**QUESTIONS TO ANSWER**:
A - Decide whether each statement agrees with the text on newborn care, answering yes or no and quoting the deciding words: (i) The Apgar score is usually assigned at 1 and 5 minutes after birth. (ii) Apgar scores of 4 to 6 indicate severe distress. (iii) An assessment of newborn reflexes is completed within 24 hours of birth.
B - Answer these questions from the text on newborn care:
(i) What Apgar score does a heart rate of "Slow (<100 beats/min)" receive?
(ii) Before which score should resuscitation be initiated if it is required?
(iii) What does the initial physical assessment include?

The Newborn
Care Management: From Birth Through The First 2 Hours
Apgar Score
The nurse usually assigns the Apgar score at 1 and 5 minutes after birth. The Apgar score permits a rapid assessment of the newborn’s transition to extrauterine life based on five signs (Table 7-1). Scores of 0 to 3 indicate severe distress; scores of 4 to 6 indicate moderate difficulty; and scores of 7 to 10 indicate that the infant is having no difficulty adjusting to extrauterine life. If resuscitation is required, it should be initiated before the 1-minute Apgar score.
TABLE 7-1
Sign | SCORE | ||
0 | 1 | 2 | |
Heart rate | Absent | Slow (<100 beats/min) | >100 beats/min |
Respiratory effort | Absent | Slow, weak cry | Good cry |
Muscle tone | Flaccid | Some flexion of extremities | Well flexed |
Reflex irritability | No response | Grimace | Cry |
Color | Blue, pale | Body pink, extremities blue | Completely pink |
Initial Physical Assessment
The initial physical assessment includes a brief review of systems:
An assessment of newborn reflexes (Table 7-2) and a more comprehensive physical assessment (Table 7-3) are completed within 24 hours of birth.

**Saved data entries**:

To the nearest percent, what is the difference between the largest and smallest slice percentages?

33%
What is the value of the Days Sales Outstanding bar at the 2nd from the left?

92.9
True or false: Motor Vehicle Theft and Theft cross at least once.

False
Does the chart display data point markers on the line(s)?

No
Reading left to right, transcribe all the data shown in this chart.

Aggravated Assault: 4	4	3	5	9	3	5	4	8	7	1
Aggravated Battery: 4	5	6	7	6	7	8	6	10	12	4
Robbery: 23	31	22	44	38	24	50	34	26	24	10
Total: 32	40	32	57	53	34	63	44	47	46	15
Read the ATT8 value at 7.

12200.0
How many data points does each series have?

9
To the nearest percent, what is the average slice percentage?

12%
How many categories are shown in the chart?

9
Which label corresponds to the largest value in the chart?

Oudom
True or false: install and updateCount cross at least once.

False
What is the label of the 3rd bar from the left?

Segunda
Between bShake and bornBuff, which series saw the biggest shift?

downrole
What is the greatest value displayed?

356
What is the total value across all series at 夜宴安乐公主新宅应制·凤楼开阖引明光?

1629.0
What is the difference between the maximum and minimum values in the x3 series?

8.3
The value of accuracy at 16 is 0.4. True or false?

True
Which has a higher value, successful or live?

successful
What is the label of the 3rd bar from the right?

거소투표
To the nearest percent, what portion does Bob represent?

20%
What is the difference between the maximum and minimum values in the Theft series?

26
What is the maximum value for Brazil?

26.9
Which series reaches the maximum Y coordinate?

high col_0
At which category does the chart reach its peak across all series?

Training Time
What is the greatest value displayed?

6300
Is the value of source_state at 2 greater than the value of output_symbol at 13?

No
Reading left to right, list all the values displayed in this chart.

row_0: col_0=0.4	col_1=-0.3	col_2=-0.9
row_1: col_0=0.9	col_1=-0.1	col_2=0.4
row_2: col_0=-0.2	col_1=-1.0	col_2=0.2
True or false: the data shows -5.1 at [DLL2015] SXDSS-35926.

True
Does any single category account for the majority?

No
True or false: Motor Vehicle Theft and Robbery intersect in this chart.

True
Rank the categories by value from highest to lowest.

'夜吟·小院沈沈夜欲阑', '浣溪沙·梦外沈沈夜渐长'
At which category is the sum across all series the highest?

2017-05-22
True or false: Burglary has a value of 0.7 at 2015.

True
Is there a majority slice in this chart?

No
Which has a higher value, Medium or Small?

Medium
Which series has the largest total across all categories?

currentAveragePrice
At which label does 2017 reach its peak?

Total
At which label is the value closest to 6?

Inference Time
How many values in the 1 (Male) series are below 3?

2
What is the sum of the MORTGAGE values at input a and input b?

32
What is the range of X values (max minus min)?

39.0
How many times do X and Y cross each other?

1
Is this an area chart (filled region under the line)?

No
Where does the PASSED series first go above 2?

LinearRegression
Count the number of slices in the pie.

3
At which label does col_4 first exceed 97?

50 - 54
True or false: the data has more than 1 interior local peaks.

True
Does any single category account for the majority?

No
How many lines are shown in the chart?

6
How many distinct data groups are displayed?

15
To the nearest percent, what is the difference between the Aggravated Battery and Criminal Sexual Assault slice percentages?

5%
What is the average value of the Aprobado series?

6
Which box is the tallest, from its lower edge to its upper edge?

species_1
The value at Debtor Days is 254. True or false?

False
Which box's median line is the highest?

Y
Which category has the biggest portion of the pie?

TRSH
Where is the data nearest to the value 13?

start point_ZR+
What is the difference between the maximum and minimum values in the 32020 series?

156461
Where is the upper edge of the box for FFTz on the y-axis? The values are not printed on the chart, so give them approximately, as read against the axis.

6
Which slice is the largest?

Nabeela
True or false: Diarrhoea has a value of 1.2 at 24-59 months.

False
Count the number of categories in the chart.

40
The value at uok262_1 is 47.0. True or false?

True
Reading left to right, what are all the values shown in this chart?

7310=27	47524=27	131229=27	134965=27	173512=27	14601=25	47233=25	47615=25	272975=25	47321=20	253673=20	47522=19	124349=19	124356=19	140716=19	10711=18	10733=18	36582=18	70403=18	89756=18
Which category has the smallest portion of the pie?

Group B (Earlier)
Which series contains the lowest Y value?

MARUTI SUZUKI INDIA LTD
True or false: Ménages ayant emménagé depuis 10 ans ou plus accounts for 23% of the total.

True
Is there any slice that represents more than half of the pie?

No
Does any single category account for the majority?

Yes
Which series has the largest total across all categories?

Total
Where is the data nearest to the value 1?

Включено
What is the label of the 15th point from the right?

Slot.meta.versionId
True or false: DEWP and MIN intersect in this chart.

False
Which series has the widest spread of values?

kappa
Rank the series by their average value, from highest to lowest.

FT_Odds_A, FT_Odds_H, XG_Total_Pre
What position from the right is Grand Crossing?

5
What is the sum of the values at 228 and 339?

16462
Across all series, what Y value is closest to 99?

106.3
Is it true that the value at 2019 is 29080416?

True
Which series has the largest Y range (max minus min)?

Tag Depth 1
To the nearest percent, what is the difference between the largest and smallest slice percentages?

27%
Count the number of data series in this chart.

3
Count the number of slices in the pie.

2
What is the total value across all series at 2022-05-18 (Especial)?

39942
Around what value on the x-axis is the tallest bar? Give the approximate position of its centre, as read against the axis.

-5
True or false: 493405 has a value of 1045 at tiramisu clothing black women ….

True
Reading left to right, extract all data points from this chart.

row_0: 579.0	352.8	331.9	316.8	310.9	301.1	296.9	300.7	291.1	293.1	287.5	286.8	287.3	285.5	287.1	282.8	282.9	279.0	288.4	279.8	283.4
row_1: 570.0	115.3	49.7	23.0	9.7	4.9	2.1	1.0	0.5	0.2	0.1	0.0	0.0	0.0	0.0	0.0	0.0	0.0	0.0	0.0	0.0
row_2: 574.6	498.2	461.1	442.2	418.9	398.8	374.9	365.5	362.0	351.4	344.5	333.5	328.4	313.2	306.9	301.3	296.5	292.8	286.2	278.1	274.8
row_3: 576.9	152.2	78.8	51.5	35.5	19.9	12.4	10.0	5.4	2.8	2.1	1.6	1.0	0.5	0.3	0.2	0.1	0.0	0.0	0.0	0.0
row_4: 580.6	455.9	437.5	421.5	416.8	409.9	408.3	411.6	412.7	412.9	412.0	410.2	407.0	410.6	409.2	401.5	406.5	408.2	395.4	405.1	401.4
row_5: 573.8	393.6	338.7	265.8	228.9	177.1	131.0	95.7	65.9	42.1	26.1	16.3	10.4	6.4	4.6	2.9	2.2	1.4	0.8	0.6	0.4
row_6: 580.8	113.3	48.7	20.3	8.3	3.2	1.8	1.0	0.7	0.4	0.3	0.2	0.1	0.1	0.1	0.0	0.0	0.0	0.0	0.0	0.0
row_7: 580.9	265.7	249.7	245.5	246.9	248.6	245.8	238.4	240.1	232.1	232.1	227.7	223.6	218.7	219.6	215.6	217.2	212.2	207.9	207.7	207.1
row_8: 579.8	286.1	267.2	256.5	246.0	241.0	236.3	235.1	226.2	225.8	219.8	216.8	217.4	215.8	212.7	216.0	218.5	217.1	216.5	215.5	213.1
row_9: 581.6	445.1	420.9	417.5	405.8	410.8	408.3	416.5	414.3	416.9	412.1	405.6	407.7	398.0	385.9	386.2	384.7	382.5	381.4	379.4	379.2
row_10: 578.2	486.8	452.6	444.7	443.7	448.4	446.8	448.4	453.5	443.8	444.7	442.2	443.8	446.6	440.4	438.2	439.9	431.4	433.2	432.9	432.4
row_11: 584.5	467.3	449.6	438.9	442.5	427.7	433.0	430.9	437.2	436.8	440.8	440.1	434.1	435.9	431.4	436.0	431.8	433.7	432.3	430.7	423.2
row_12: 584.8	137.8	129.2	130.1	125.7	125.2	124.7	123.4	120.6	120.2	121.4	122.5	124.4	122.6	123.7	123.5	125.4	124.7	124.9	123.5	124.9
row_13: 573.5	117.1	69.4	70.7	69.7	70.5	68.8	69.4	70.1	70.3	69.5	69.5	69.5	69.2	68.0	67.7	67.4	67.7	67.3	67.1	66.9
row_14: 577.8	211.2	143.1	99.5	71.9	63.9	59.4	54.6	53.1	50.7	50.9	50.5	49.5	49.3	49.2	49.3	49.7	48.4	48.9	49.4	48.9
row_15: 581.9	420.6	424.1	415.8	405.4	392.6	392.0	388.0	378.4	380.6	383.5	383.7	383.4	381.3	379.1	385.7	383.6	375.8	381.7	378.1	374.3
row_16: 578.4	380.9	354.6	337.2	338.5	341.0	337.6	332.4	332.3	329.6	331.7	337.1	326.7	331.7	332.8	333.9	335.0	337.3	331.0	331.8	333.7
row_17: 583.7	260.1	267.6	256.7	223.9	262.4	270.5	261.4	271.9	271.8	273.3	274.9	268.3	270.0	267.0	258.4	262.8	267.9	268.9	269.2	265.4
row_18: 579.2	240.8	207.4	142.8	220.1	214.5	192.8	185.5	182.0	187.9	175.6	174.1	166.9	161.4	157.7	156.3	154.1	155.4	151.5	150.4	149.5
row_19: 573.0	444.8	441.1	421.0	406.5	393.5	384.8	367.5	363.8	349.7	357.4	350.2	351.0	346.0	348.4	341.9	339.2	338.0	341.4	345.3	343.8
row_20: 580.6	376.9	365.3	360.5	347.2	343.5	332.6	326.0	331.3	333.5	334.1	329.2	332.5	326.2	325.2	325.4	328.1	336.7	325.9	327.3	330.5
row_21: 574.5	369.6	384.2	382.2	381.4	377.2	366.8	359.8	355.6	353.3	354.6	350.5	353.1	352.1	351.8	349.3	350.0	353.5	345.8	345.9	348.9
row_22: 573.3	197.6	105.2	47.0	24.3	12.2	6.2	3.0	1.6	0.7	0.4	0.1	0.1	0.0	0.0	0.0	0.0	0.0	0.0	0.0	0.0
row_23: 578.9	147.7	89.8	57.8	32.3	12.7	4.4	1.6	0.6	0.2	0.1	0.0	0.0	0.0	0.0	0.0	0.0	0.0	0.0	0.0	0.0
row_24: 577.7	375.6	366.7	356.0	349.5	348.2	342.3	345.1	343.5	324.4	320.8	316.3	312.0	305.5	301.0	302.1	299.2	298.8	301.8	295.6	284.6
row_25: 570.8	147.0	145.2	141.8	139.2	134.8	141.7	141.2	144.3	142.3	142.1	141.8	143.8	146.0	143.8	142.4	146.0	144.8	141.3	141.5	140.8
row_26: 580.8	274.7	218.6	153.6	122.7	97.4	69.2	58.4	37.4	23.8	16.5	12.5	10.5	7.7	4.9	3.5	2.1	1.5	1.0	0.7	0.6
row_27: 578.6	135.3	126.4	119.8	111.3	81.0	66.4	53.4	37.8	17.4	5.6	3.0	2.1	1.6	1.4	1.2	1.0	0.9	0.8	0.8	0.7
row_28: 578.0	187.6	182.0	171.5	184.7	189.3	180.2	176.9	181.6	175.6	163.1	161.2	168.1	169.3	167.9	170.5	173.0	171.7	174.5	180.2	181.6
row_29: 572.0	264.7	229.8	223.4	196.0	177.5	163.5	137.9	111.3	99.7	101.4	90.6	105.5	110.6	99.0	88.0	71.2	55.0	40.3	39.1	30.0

**TASK-BY-TASK ANSWERS**:
A -
(i) Yes: "The nurse usually assigns the Apgar score at 1 and 5 minutes after birth."
(ii) No: "Scores of 0 to 3 indicate severe distress; scores of 4 to 6 indicate moderate difficulty"
(iii) Yes: "An assessment of newborn reflexes (Table 7-2) and a more comprehensive physical assessment (Table 7-3) are completed within 24 hours of birth."

B -
(i) 1
(ii) The 1-minute Apgar score
(iii) A brief review of systems